The Korea Times quoted the minister, whom it dubbed the “Minister of Ingenuity,” as saying, “It is obvious that my primary and ultimate goal as family minister is to lift the birthrate.” Yet this is the very same ministry responsible for sending up to 200,000 children overseas for international adoption (2), with 90 percent of the 1250 Korean babies sent for international adoption in 2008 being the children of unwed mothers.

It seems that the ministry is not interested in raising the birthrate by simply allowing the children who are already born in Korea to live there, or by extending the “choice” of raising one’s own child to everyone. Even while she talks about adopting the model of family-friendly policies used in France (where people no longer find it necessary to marry to have and raise children), the minister is interested in encouraging only married people to have children. Children who fall outside the “norm” of Korean society have been systematically shipped out ever since the end of the Korean War. (3)

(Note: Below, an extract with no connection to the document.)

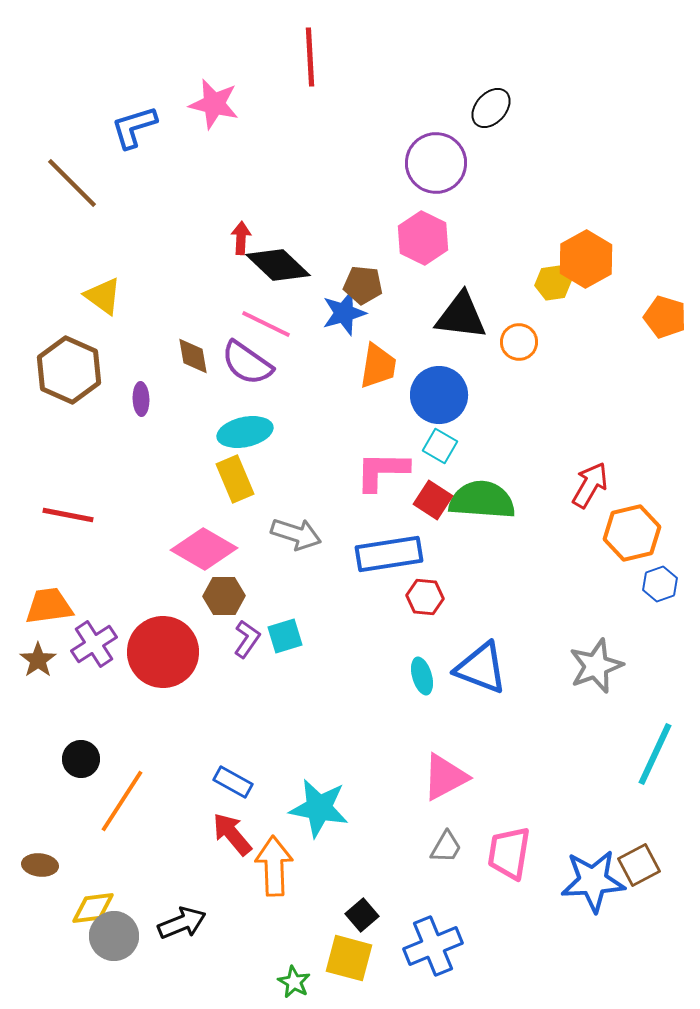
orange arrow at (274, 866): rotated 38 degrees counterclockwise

Although there may be up to 1 million Korean family members directly affected by international adoption, these family members are rarely heard from(4); the adoption program that presumably “saved” children from miserable lives in Korea and that now “saves” unwed mothers from raising their own children has also rendered them socially dead in the process. These social deaths, accomplished by dis-embedding children from their families, exiling them from their country, and changing their names, birthdates, hometowns, and social histories, have been facilitated by the “justice” ministry and the ministry of health, welfare and “family,” as well as the adoption agencies’ web of orphanages, unwed mother’s homes, and the Korean healthcare providers who pressure women into relinquishing children and who have the power to cover up the adoptions. (5)

And FINALLY! It’s HERE: A Visual History of Adopted Koreans in Minnesota !! From the Yeong & Yeong website:

Why HERE? Our story: Minnesota has one of the highest number of adopted Koreans, per capita, in the world, and yet there is nothing in our state’s annals to document this. This book was conceived to recognize the 13,000–15,000 of us who have immigrated to Minnesota, and to celebrate our existence, experiences, and perspectives, which are as diverse as our faces. We are everyday people, yet unique. We are girls, boys, women, men, babies, teens, and adults; singles, partnered, married, gay, straight, and transgendered; sons and daughters, mothers and fathers. We are a living, breathing part of Minnesota history. This book has no agenda—it is neither for nor against international adoption. We merely present the spectrum of our adopted community and how we have altered the face of Minnesota since the 1950s. Most important, we felt the urgent need to create this book as a resource not only for the present population, but also for future adoptees. After all, many of us do not have access to our Korean families and ancestry, and this book may provide the only touchstone many of us will ever have.

Congratulations to Kim Dalros and Heewon Lee for making this book a reality!